Review: THE WINSLOWS OF DERRYVORE

by Lynn on July 23, 2013

in The Passionate Playgoer

At the 4th Line Theatre, Millbrook, Ont. Written and directed by Robert Winslow. Set by Denise Lisson. Costumes by Anne Redish. Original music composition and musical direction by Justin Hiscox. Starring: Griffin Clark, Heidi Lynch, Dov Mickelson, Jake Vanderman  Tim Ziegler and many others.

For 22 summers Robert Winslow has been producing original plays to be performed at 4th Line Theatre, his theatre company that performs its plays in the barn yard of his family farm. The plays usually deal with the history of the area and are often written by Winslow himself. The plays are performed by a company of actors who are mainly amateur with a few professional actors sprinkled in to the mix. Many professional actors today got their start at 4th Line Theatre. The setting is magical. The barn yard is surrounded by fields and meadows. It’s not unusual for a character to appear way in the distance in a horse and buggy or on a horse, or running across the meadow.

The Winslows of Derryvore is a departure from exploring the history of the area. In it Winslow goes back a few hundred years to explore his family’s roots in Ireland and England. The play was first done in 1995. Robert Winslow revives it this year.

Robert Winslow’s synopsis in the play’s program gives us an idea of the complexity of the story and the situations:

 

“At the beginning of the 17 Century large tracks of land in the northern regions of Ireland were seized by the English Crown and granted to Scottish and English landowners known as ‘undertakers.’ These lords were to settle the land with British colonists. This land grab was known as the Plantation of Ulster and involved the confiscation of six million acres formerly held by the Irish clans.

My ancestor, Guy Winslow, was ‘planted’ in Derryvore in the manor of Aghalane, Barony of Knockninny, County of Fermanagh, around 1617.  He found himself the freeholder or owner of 500 acres in an area that had been the ancestral home of the Maguire clan for over 1,000 years. The  Maguires had been stripped of their lands after the Seven Years War against the English in the last decade of the 16th Century. By the mid-1600s only one Maguire, Brian Maguire, held any land in the County of Fermanagh.

The Winslows of Derryvore takes place in various locations throughout the County of Fermanagh, Ireland from 1617 to 1690.”

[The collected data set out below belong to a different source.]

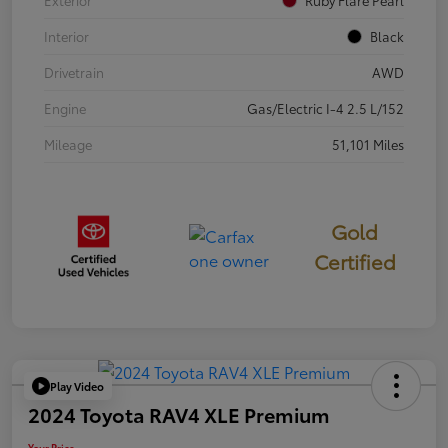
Exterior
Ruby Flare Pearl
Interior
Black
Drivetrain
AWD
Engine
Gas/Electric I-4 2.5 L/152
Mileage
51,101 Miles
Gold
Certified
Play Video
2024 Toyota RAV4 XLE Premium
Your Price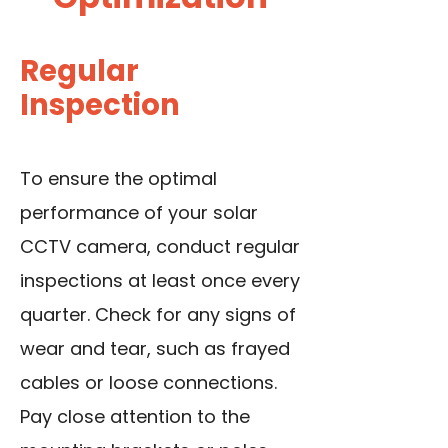
Regular
Inspection
To ensure the optimal
performance of your solar
CCTV camera, conduct regular
inspections at least once every
quarter. Check for any signs of
wear and tear, such as frayed
cables or loose connections.
Pay close attention to the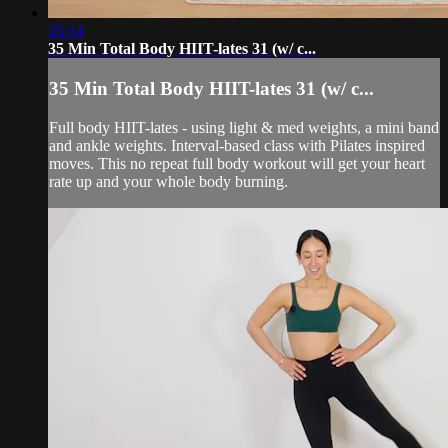
35:14
35 Min Total Body HIIT-lates 31 (w/ c...
35 Min Total Body HIIT-lates 31 (w/ c...
Full body HIIT-lates - using light & med weights, a mini band
and ankle weights. Interval-based class with Pilates inspired
moves. This no repeat full body workout will get your heart
rate up and your whole body burning.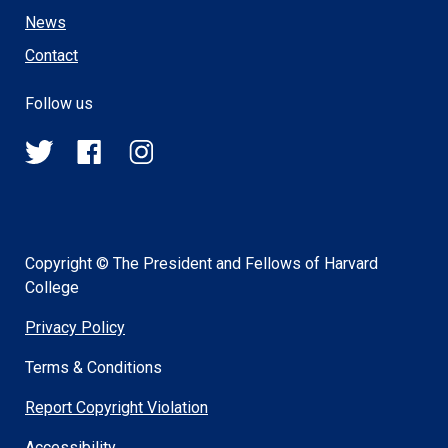
News
Contact
Follow us
@HSPH_GINGER
HSPHGINGER
@harvardsph_ginger
on
on
on
Twitter
Facebook
Instagram
Copyright © The President and Fellows of Harvard
College
Privacy Policy
Terms & Conditions
Report Copyright Violation
Accessibility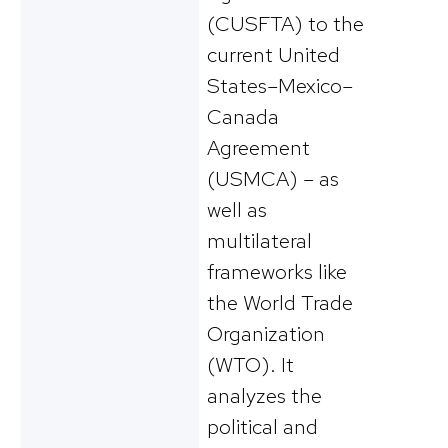
(CUSFTA) to the
current United
States–Mexico–
Canada
Agreement
(USMCA) – as
well as
multilateral
frameworks like
the World Trade
Organization
(WTO). It
analyzes the
political and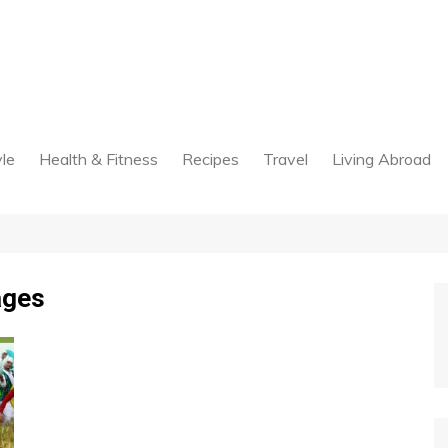
yle
Health & Fitness
Recipes
Travel
Living Abroad
ages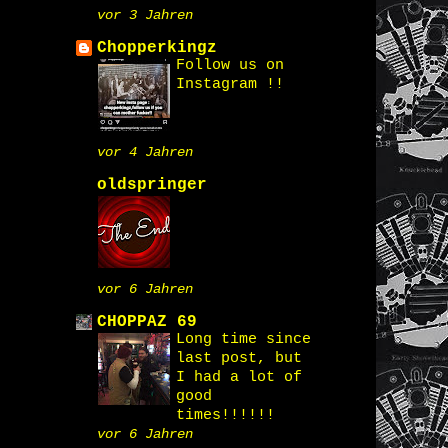
vor 3 Jahren
Chopperkingz
Follow us on
Instagram !!
vor 4 Jahren
oldspringer
vor 6 Jahren
CHOPPAZ 69
Long time since
last post, but
I had a lot of
good
times!!!!!!
vor 6 Jahren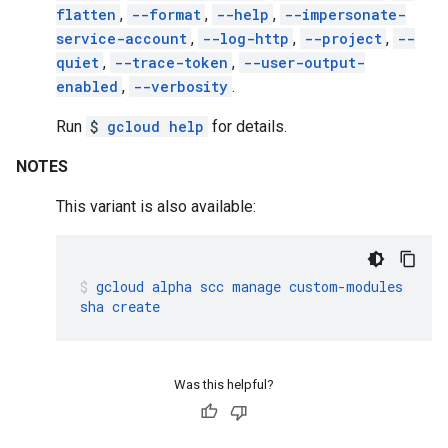
flatten
,
--format
,
--help
,
--impersonate-
service-account
,
--log-http
,
--project
,
--
quiet
,
--trace-token
,
--user-output-
enabled
,
--verbosity
.
Run
$
gcloud help
for details.
NOTES
This variant is also available:
gcloud
alpha
scc
manage
custom-modules
sha
create
Was this helpful?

It’s a huge play, as one could imagine, involving English, Irish and Scottish people and all the intertwining that develops. An (English) Winslow falls in love with an (Irish) Maguire and she with him to a certain extent but then falls for her own countryman. Emotions run high; animosity is ever present. It seems that such negative emotions are taught with out reason. So the Irish naturally hate the English even though they might have grown up friends with an Englishman who is innocent of any wrongdoing. It’s interesting to see roots of the ‘troubles’ that would follow. It’s also interesting that no matter the time of place, young people will fall in love with whomever they like regardless of history or animosity of families.

Playwright Robert Winslow has accomplished a herculean task; to show the history of his English ancestors in Ireland and how they coped. The mere scope of the piece is impressive. There are at least 95 characters in the piece and keeping track of all of then and who they are and how they are connected is a challenge for the audience as well. Perhaps too much of a challenge. I can’t help but think that there might be several more plays about Winslow’s family before we find out how they came to settle in Millbrook on that farm. I also can’t help but think that the play could do with judicious cutting. At 95 characters and two hours and thirty minutes running time, it’s too long and unwieldy.

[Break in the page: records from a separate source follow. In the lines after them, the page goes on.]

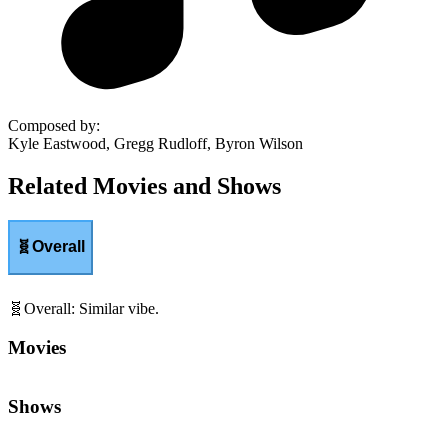
Composed by
:
Kyle Eastwood, Gregg Rudloff, Byron Wilson
Related Movies and Shows
🧬
Overall
🧬
Overall
:
Similar vibe.
Movies
Shows
🌤️
Hopefulness
:
Optimism and uplifting resolve.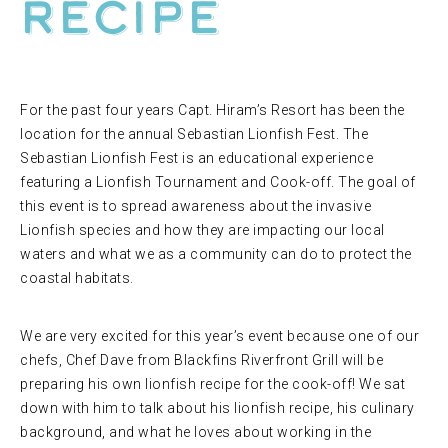
RECIPE
For the past four years Capt. Hiram’s Resort has been the
location for the annual Sebastian Lionfish Fest. The
Sebastian Lionfish Fest is an educational experience
featuring a Lionfish Tournament and Cook-off. The goal of
this event is to spread awareness about the invasive
Lionfish species and how they are impacting our local
waters and what we as a community can do to protect the
coastal habitats.
We are very excited for this year’s event because one of our
chefs, Chef Dave from Blackfins Riverfront Grill will be
preparing his own lionfish recipe for the cook-off! We sat
down with him to talk about his lionfish recipe, his culinary
background, and what he loves about working in the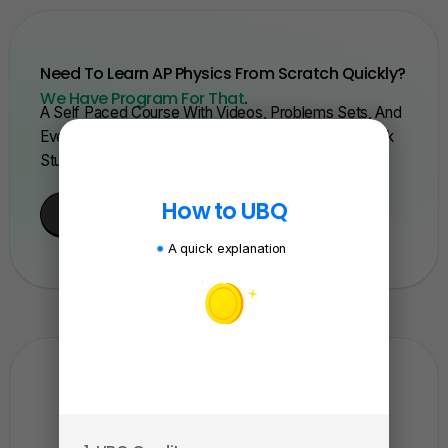
Need To Learn AP Physics From Scratch Quickly?
We Have Program For That
.
A Self Paced Course With Videos, Problems Sets, And
Everything You Need To Get A 5. Trusted By Over 15k
Students And Over 200 Schools.
How to UBQ
Enroll Here
A quick explanation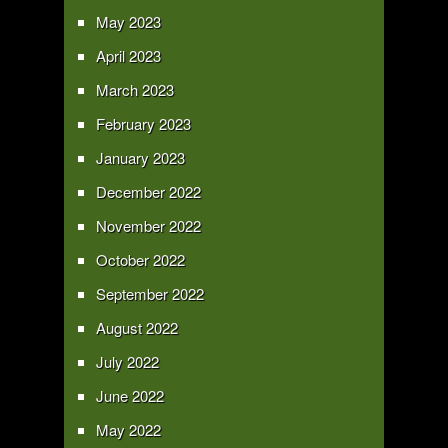
May 2023
April 2023
March 2023
February 2023
January 2023
December 2022
November 2022
October 2022
September 2022
August 2022
July 2022
June 2022
May 2022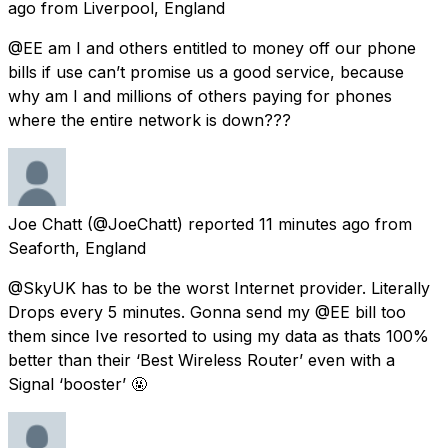
ago
from
Liverpool, England
@EE am I and others entitled to money off our phone
bills if use can’t promise us a good service, because
why am I and millions of others paying for phones
where the entire network is down???
Joe Chatt
(@JoeChatt) reported
11 minutes ago
from
Seaforth, England
@SkyUK has to be the worst Internet provider. Literally
Drops every 5 minutes. Gonna send my @EE bill too
them since Ive resorted to using my data as thats 100%
better than their ‘Best Wireless Router’ even with a
Signal ‘booster’ 🤬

Winslow also directs the play and uses even the far reaches of the farm. It’s always impressive to see a character in the distance,  running through the meadow towards the barn as Dov Mickelson does as O’hEoghusa, the sage of the piece—he is a magical character with a keep sense of history and the future. Equally as impressive are several riders on horseback charging across the field. But too often scenes take place far off in the fields and the actors have no choice but to yell their lines to be heard.

As is always the case most of the company are actors from the community with a very few ‘professional’ actors rounding out the company. Here too with all the running around of many characters, their acting seems just so much breathless intensity. Again, one noted in an effort to be heard.

Still just getting this huge show on is impressive.

The Winslows of Derryvore plays at the 4th Line Theatre until July 27.